Clare’s All-Ireland, like the one at the outset of Kelly’s career, came without the preliminaries of a Munster championship.

June’s third successive defeat by Limerick in the provincial final looked to be sending Brian Lohan’s team along the exact same track as the two previous seasons – even down to an All-Ireland semi-final against Leinster champions Kilkenny, which on both occasions had provided a full stop to the year.

There were two variations that everyone agrees had a major effect. Lohan gave his team the week off, allowing time for reflection, according to Kelly.

“Why didn’t we get to the pitch of the first 50 minutes of the opening round against Limerick or get to the pitch of previous Munster finals? We had to watch it back and reflect on it. That was the biggest change from the previous years when we had gone back in on the Tuesday night and gone at it hammer and tongs again.

“That week off allowed for reflection and to come back on Saturday with a fresh approach. It also segregated the Munster championship from the All-Ireland competition even though I know they’re all the one. It just felt that the week allowed us to freshen up – maybe minds more so than bodies.”

The second variation emerges when he is asked what the difference was this year, compared to 2022 and 2023 and their elemental struggles against Limerick in the Munster final. Kelly pinpoints the upside of early player unavailability – panel-building in the league, a competition Clare won for only the fifth time.

“The nature of the way we went about the league: we won it but we also set our stall out that we wanted to give fellas game time who had been performing well in training, lads who had been on the panel the last couple of years but hadn’t seen much game time – they were given loads of opportunity to impress, the likes of Cian Galvin, Darragh Lohan, who had played in nearly every league game.

“It allowed us to develop players and if we needed them in the championship, particularly in Croke Park, they had that experience under their belts of game time this year at intercounty level, which really stood to them and helped us. “To answer the question, the biggest difference is strength in depth developed in the panel.”

Having won so much so young Kelly is mindful of the importance of almost vindicating that success after the long, largely barren interim of the following 10 years by adding the second All-Ireland.

“We were so young in 2013 that we thought it was going to happen not every year, but maybe every second year. With the minor and under-21 success as well, we just thought it was normal...That second All-Ireland probably just makes the whole intercounty career worthwhile, not only for me but for partners and family. It’s especially for them because they’re the ones who probably put their lives on hold.”

Vindication all round.

As well as Galway’s Paul Conroy and Clare’s Tony Kelly, who were announced as Players of the Month for July, Galway’s Nicola Ward and Dervla Higgins are the women’s July winners of the PwC GPA Player of the Month awards.

Both played significant roles in defence during Galway’s qualification for both women’s finals during July – Ward in the defeat of champions Dublin and then Cork in the football and Higgins for her part in the victories over Waterford and Tipperary.

Leitrim’s Ailbhe Clancy, scorer of 2-3 in the intermediate final win over Tyrone and Galway’s Aoife Donohue, whose 0-4 from play helped to fire her team in a great comeback that fell just short against Cork, have also won the PwC GPA Players of the Month for August in football and camogie with the finals of both codes taking place this month.

### EXTRACTED INFORMATION

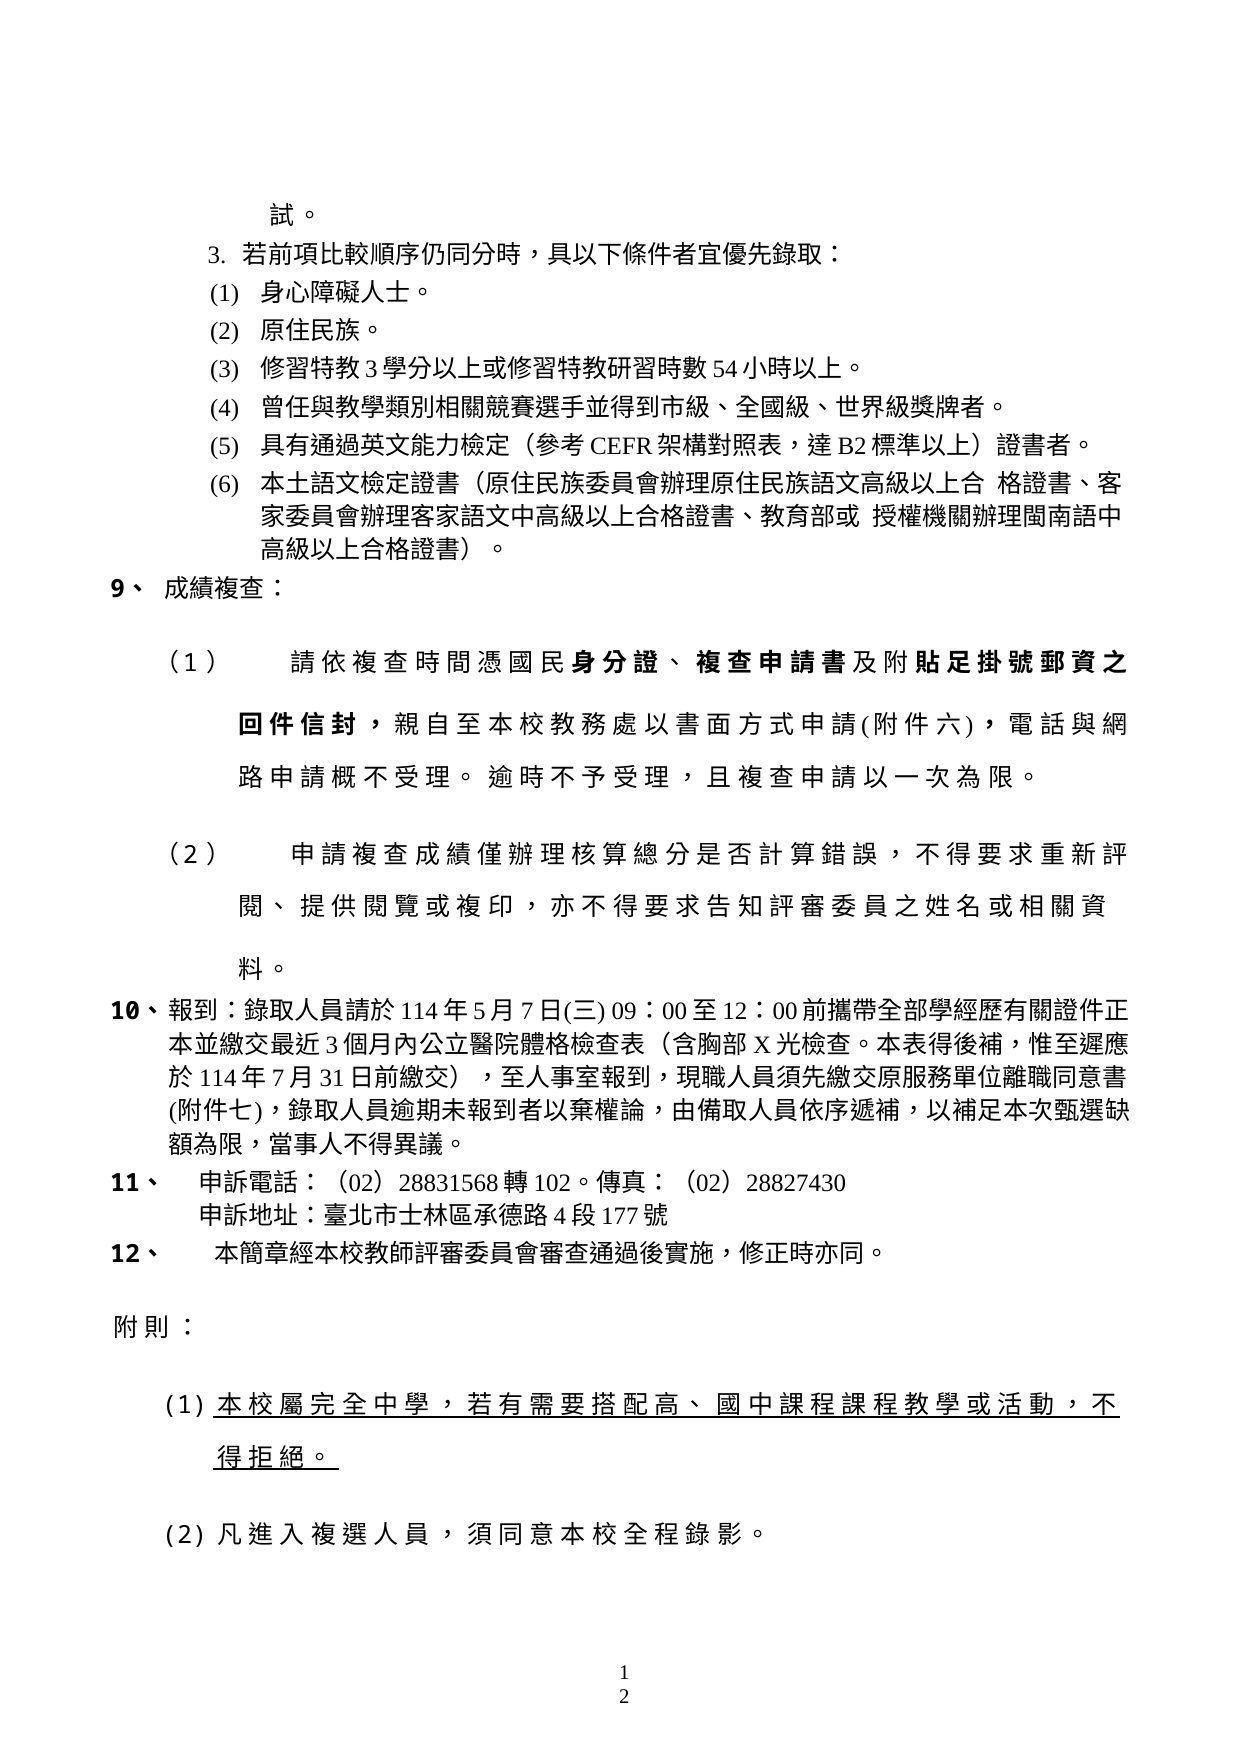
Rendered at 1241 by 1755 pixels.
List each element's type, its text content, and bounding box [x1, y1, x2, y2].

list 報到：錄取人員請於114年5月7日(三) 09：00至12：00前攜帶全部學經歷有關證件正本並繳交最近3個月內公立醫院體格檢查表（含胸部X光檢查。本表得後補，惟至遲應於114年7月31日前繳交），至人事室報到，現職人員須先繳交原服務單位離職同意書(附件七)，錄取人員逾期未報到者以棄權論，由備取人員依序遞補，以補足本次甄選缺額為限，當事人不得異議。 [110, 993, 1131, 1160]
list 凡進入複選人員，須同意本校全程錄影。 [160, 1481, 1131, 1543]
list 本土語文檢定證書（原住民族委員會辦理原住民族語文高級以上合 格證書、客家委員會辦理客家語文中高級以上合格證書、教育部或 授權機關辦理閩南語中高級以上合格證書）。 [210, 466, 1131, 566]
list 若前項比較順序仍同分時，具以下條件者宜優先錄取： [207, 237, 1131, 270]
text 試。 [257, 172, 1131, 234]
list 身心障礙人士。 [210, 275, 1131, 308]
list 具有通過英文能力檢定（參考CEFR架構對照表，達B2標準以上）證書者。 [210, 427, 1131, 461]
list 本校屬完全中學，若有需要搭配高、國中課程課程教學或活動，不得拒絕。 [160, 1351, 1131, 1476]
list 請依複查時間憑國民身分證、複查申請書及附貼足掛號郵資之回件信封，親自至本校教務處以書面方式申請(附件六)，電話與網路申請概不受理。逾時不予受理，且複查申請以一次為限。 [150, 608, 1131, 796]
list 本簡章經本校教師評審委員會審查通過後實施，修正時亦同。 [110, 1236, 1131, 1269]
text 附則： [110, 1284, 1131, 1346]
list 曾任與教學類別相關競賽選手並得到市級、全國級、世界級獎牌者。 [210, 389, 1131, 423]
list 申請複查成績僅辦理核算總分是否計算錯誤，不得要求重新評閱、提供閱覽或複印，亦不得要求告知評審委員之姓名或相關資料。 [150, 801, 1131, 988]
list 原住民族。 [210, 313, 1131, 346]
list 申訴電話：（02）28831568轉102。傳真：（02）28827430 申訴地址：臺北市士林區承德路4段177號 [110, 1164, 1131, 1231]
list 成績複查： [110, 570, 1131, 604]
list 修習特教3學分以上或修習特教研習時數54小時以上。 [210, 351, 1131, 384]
---
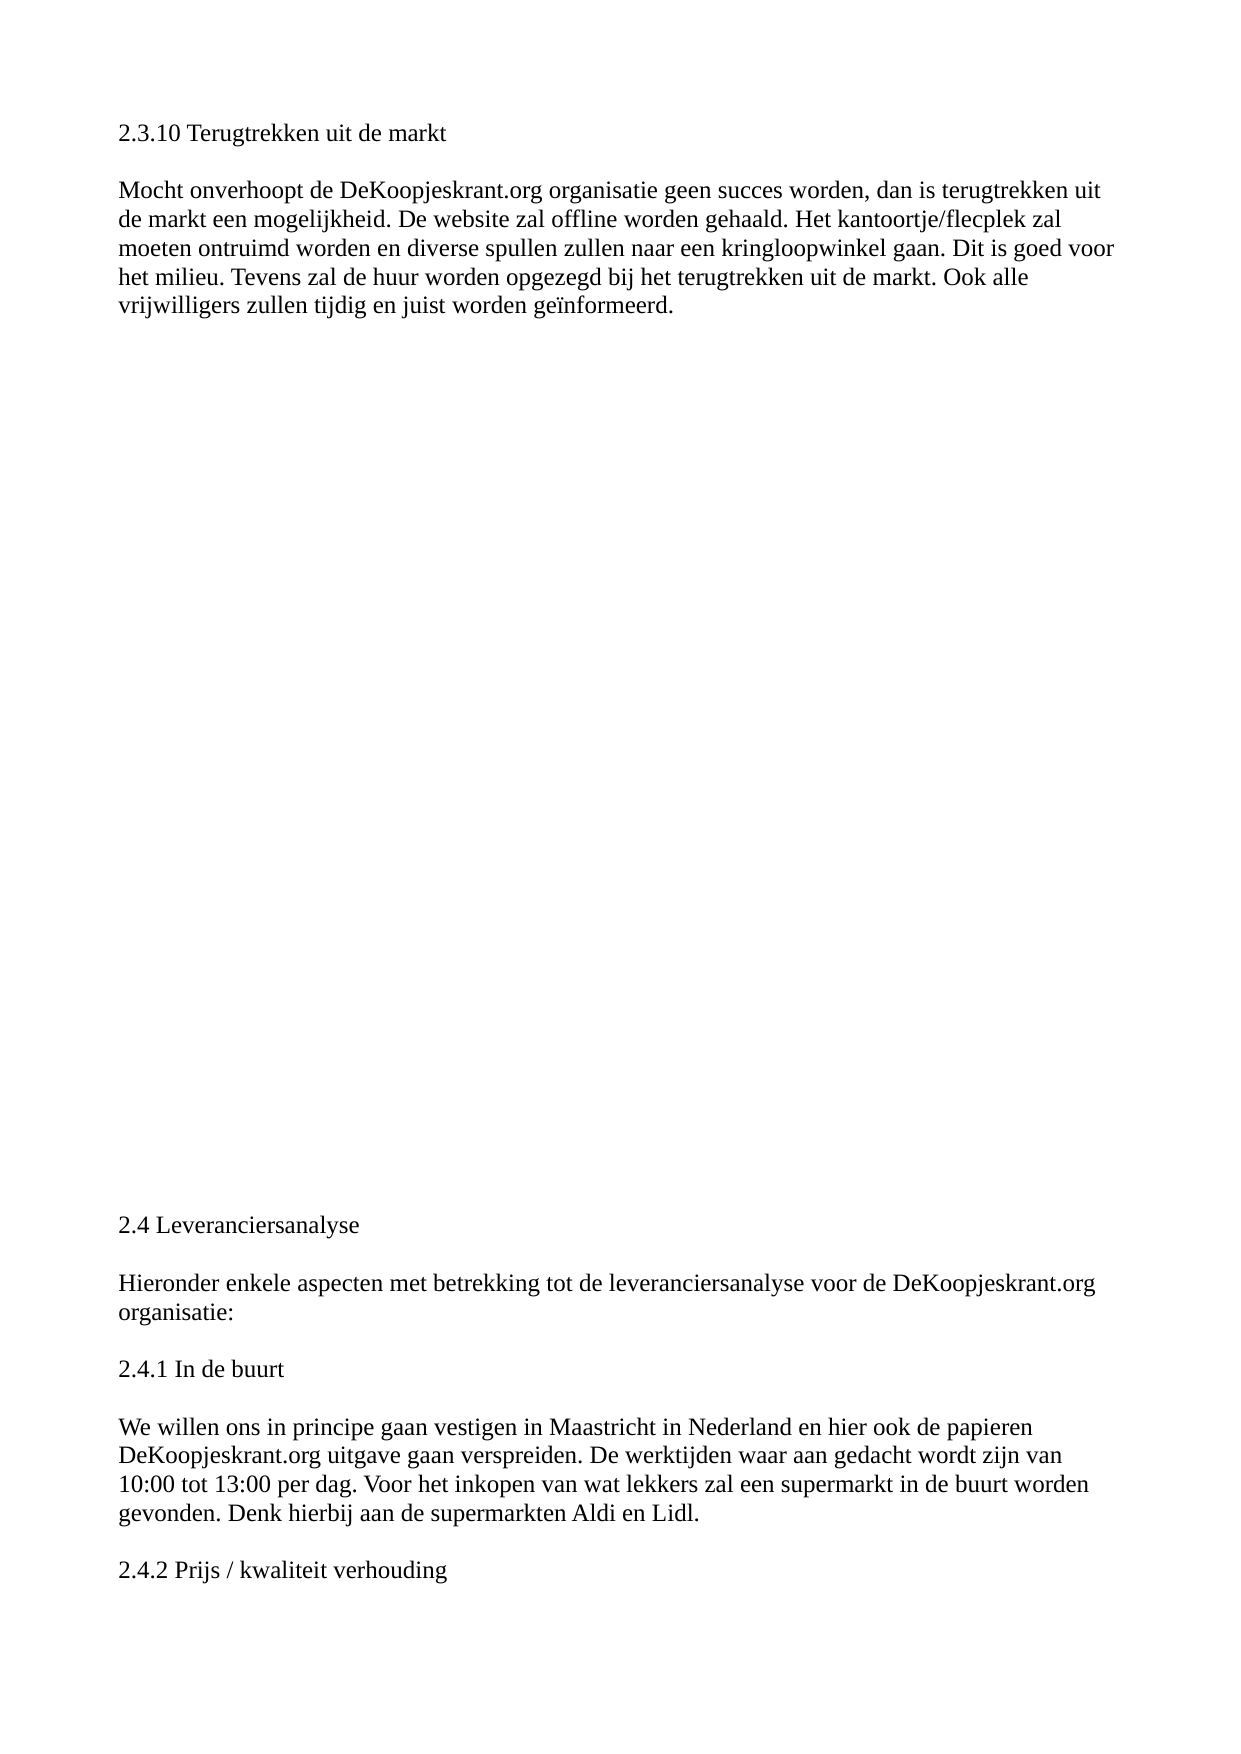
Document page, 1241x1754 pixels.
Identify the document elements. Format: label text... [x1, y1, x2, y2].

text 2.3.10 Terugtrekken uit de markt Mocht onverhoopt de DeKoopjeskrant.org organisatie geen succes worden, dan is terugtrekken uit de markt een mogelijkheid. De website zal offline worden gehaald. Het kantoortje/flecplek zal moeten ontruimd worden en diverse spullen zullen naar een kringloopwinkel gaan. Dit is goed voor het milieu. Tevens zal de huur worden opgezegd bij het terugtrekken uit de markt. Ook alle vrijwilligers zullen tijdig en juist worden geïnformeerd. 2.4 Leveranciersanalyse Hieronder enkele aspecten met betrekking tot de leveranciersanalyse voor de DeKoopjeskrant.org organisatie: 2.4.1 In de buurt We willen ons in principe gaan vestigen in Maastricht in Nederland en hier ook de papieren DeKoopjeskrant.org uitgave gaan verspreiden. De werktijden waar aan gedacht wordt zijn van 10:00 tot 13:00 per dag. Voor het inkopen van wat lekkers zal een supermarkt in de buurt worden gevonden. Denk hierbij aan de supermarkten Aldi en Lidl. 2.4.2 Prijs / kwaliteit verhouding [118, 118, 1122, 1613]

### THE PROBLEM
In the hurling article, what did Brian Lohan give his team after the defeat by Limerick in the Munster final?

### EXERCISE RESPONSE
The week off.